Съемки проходили в горах на высоте 4000 метров с низким уровнем кислорода, а погодные условия могли поменяться буквально за пару секунд: только что было облачно, теперь светит яркое солнце, а в следующий момент льет дождь.

В глубине джунглей нам помогли нелегальные золотоискатели. Мы обнаружили их жилье, когда снимали кино. Оно даже попало в фильм. Мы установили с ними хорошие отношения и наняли их ассистентами.

И чтобы фильм получился, мы выкладывались на пределе своих возможностей, телесных, умственных. Каждый плакал, делая это кино, включая меня.

— В «Моносе» очень выразительная операторская работа. Как вы находили решения и есть ли у вас философия кадра?

— Я не верю в стиль фильма, но верю в его идентичность. Идентичность идет от истории, персонажей. У нас это подростки, чьи тела постоянно меняются, и эти изменения передаются через постоянное движение.

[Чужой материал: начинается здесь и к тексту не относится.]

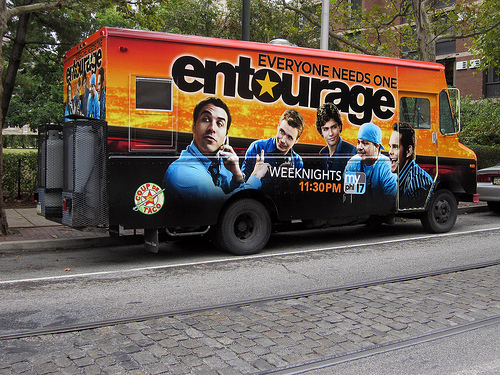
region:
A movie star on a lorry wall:
[168, 83, 245, 222]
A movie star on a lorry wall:
[256, 75, 307, 210]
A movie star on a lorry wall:
[315, 107, 349, 189]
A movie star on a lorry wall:
[344, 123, 396, 210]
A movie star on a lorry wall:
[382, 111, 436, 206]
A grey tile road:
[358, 239, 498, 371]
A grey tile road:
[232, 254, 335, 371]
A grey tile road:
[101, 266, 202, 374]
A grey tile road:
[20, 225, 125, 358]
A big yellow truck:
[74, 3, 490, 243]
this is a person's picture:
[170, 97, 246, 200]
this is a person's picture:
[250, 105, 305, 190]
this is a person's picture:
[316, 102, 352, 177]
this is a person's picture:
[342, 122, 389, 201]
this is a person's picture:
[390, 121, 428, 213]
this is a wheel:
[222, 197, 272, 251]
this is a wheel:
[427, 191, 454, 231]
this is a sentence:
[168, 47, 401, 115]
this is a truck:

В начале «Моноса» есть некий градус невинности: на вершине горы ты знаешь, где находишься, и можешь ясно оценить высоту. Но когда ты спускаешься глубже в джунгли, группа становится более разобщенной, перспектива становится менее ясной, появляются искажения, и операторская работа тоже становится фрагментарной.

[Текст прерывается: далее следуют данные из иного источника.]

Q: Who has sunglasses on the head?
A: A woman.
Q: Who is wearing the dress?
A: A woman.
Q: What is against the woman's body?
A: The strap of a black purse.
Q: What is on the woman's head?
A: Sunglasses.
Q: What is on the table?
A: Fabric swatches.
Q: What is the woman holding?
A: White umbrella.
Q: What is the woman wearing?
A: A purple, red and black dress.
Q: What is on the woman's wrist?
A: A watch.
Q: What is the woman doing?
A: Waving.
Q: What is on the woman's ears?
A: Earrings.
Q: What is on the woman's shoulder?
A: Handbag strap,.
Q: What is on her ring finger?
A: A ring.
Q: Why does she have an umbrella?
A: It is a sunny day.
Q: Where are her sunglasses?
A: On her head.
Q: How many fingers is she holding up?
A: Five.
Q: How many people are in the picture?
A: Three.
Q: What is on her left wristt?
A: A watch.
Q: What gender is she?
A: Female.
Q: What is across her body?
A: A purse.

— Когда я смотрел «Монос», я вспоминал Хармони Корина, Вернера Херцога, Френсиса Форда Копполу… Кто вдохновлял вас?

— Да, ваши референсы верны. Конечно, я оглядывался на фильмы взросления, Хармони Корина и Ларри Кларка, фотографии Билла Хэнсона и военные снимки Роберта Капы. Но также мы смотрели и на вещи типа «Сердца тьмы», «Взвода», «Повелителя мух» — вещи, где ты видишь группу, определяющую нас как социальный вид. У нас было много источников вдохновения, потому что мы игрались с жанрами, но двигали их в нашем направлении.

— Сложно ли было найти финансирование для «Моноса»?

— Сложно. Это фильм, который нравился людям, но они не понимали, что из этого выйдет. Это военное кино? Это кино взросления? Это научная фантастика? Для кого-то это почти документальное кино, для кого-то — чистый сай-фай. Кстати, нас даже приглашали на фестивали фантастического кино.

Многие люди считали слишком рискованным делать протагонистами детей. Так что этот процесс был непростой, и я собрал деньги не только в Колумбии: присоединились еще восемь разных стран. Это большая копродукция.